March 24, 2017 By Doug Erickson

UW-Madison senior Elise Schimke loves to read and often seeks solitude. Her go-to place is a library.

So when it came time to pick a subject for a project in an elective photo class, her choice was automatic. She then went on to do something few Badgers can lay claim to — visit each of the more than 40 libraries on campus.

“I set aside a week and didn’t do anything else,” said Schimke, a history and English literature major from Stevens Point, Wisconsin. “I was going to nine libraries or so a day between classes.”

The result is “Libraries of UW-Madison,” a quirky trip through the stacks of a top university. In 41 photos, Schimke captures what makes each library unique.

She also finds their commonalities. Each image was shot in a consistent manner, a photographic approach called typology.

Schimke placed a chair from each library between two rows of books. She felt each chair conveyed a lot about the library’s history and aesthetic, and she liked how the parallel lines of the shelves created a vanishing point.

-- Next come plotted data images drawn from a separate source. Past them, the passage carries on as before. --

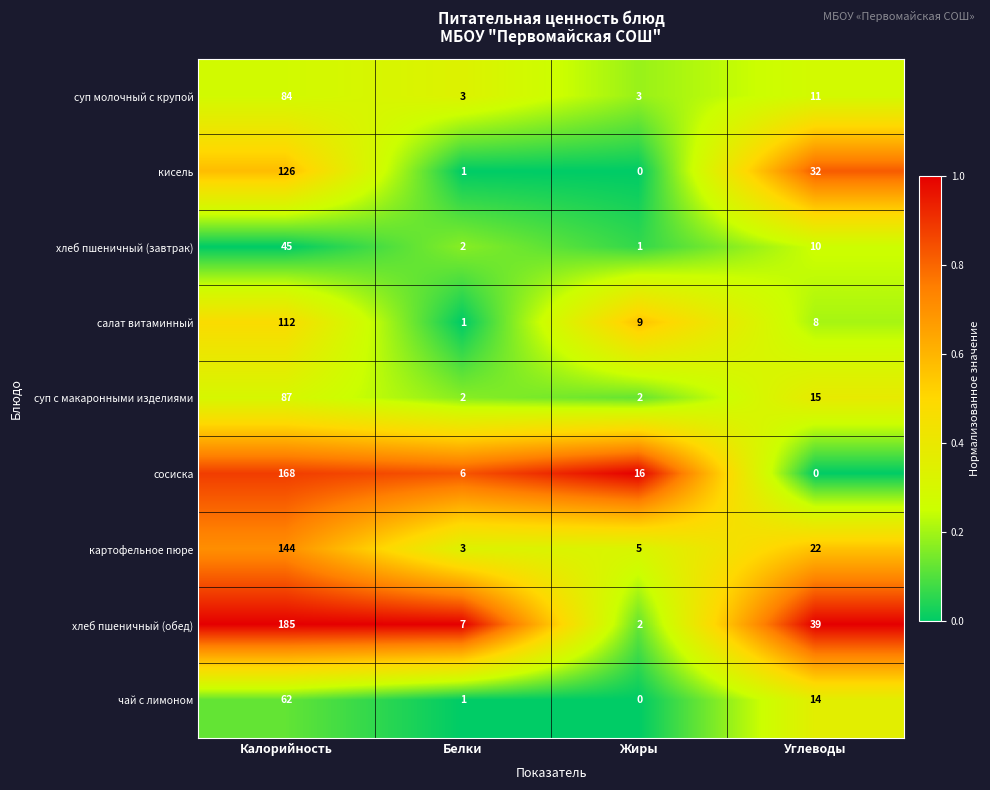

What is the highest value of the сосиска series?

168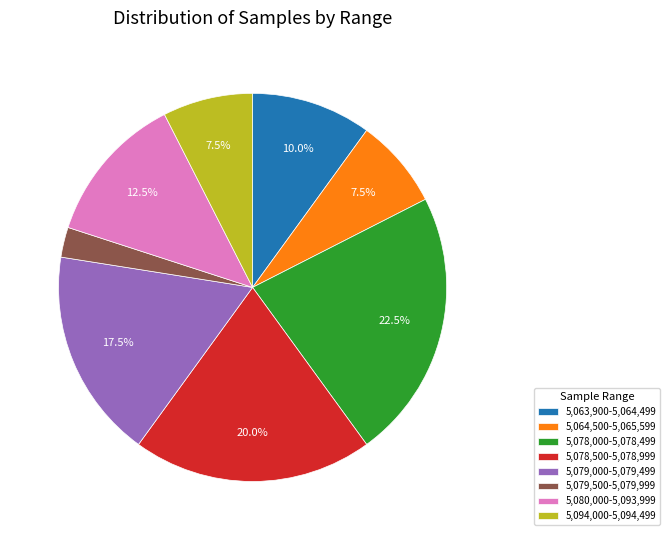

Which category has the biggest portion of the pie?

5,078,000-5,078,499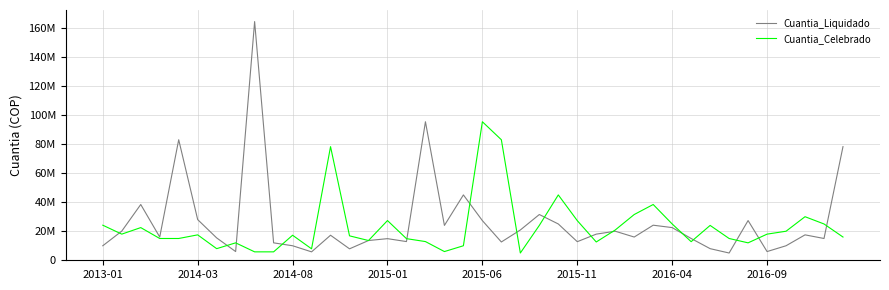

True or false: Cuantia_Celebrado has more than 2 interior local peaks.

True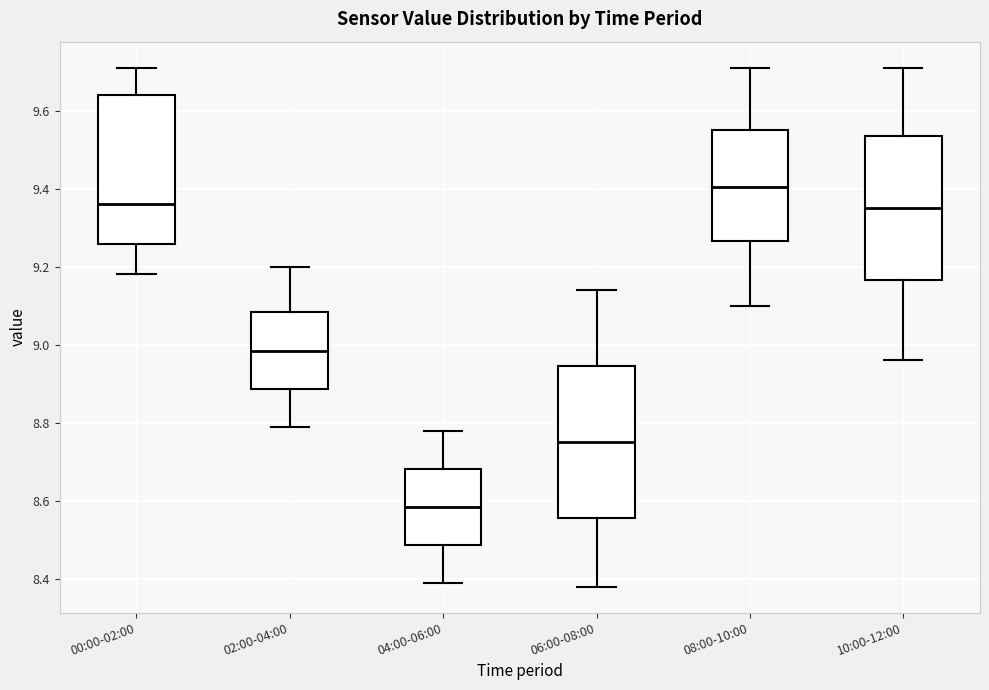

Reading left to right, read every box against the y-axis: the position of its median line, the range the box covers, and the ends of its whiskers. The values are not printed on the chart, so give them approximately, as read against the axis.

00:00-02:00: median 9.36, box 9.26 to 9.64, whiskers 9.18 to 9.72
02:00-04:00: median 8.98, box 8.88 to 9.08, whiskers 8.80 to 9.20
04:00-06:00: median 8.58, box 8.48 to 8.68, whiskers 8.40 to 8.78
06:00-08:00: median 8.76, box 8.56 to 8.94, whiskers 8.38 to 9.14
08:00-10:00: median 9.40, box 9.26 to 9.56, whiskers 9.10 to 9.72
10:00-12:00: median 9.36, box 9.16 to 9.54, whiskers 8.96 to 9.72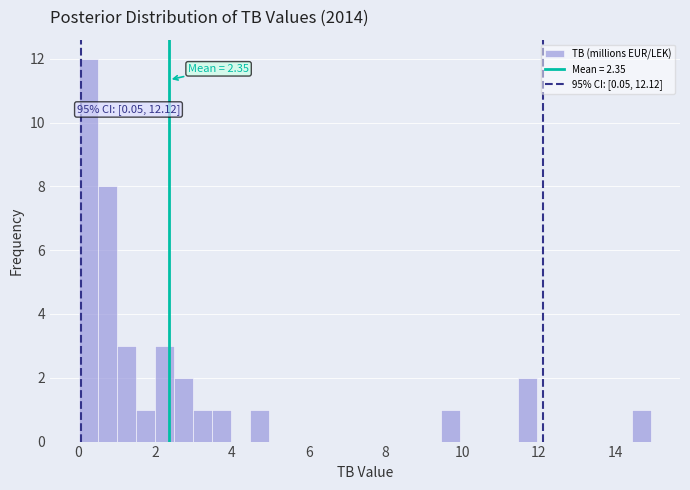

Read against the x-axis, roughly where is the centre of the tallest bar?

0.2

On each chair, she placed items or artifacts that speak to the library’s specialty area: taxidermy ducklings at the Zoological Museum Research Library; a fluffy puppet at the MERIT Library for future teachers; a fishing net at the Limnology Library.

“She’s a really great photographer, but I’m even more impressed with her ability to envision what she needed to do and then follow through with it,” said Gregory Vershbow, Schimke’s instructor in Art 176: Introduction to Digital Photography for Non-Art Majors.

Schimke said she created an elaborate system of Post-It notes to keep herself on schedule. One day, she walked 16 miles.

Her initial plan was to photograph just the chairs and shelves. She added the artifacts for a practical reason.

After visiting a handful of libraries, Schimke said the sites were beginning to blur in her mind. She started placing an item in a frame as a visual reminder of where she’d been.

“I realized the approach provided an even deeper understanding of the design of each library and painted a more holistic picture of the academic diversity at UW-Madison,” she said.

The approach also underscores that information is communicated at libraries in many ways, not solely through books, she said.

Lyn Korenic, director of UW’s Kohler Art Library, said Schimke’s witty photos speak to the incredible variety of information resources on campus and to the welcoming nature of each library. The visual documentation is especially timely given that the university is in the midst of an effort to rethink the campus library system for the 21st century, Korenic said.

A campus working group has recommended several steps to re-envision library space and services, with the goal of enhancing the support that libraries provide to research, teaching and learning.

“Elise has captured a point in the history of our campus libraries when things may start to look different,” Korenic said.

Schimke, who will graduate this May, estimates she spent an average of 20 hours a week in libraries while at UW-Madison — she’s partial to College Library. The photos, she said, will remind her of those fond times.

A self-published book of Schimke’s library photos can be viewed at the Kohler Art Library, 800 University Ave. A copy of the book can be purchased for $25 at www.etsy.com.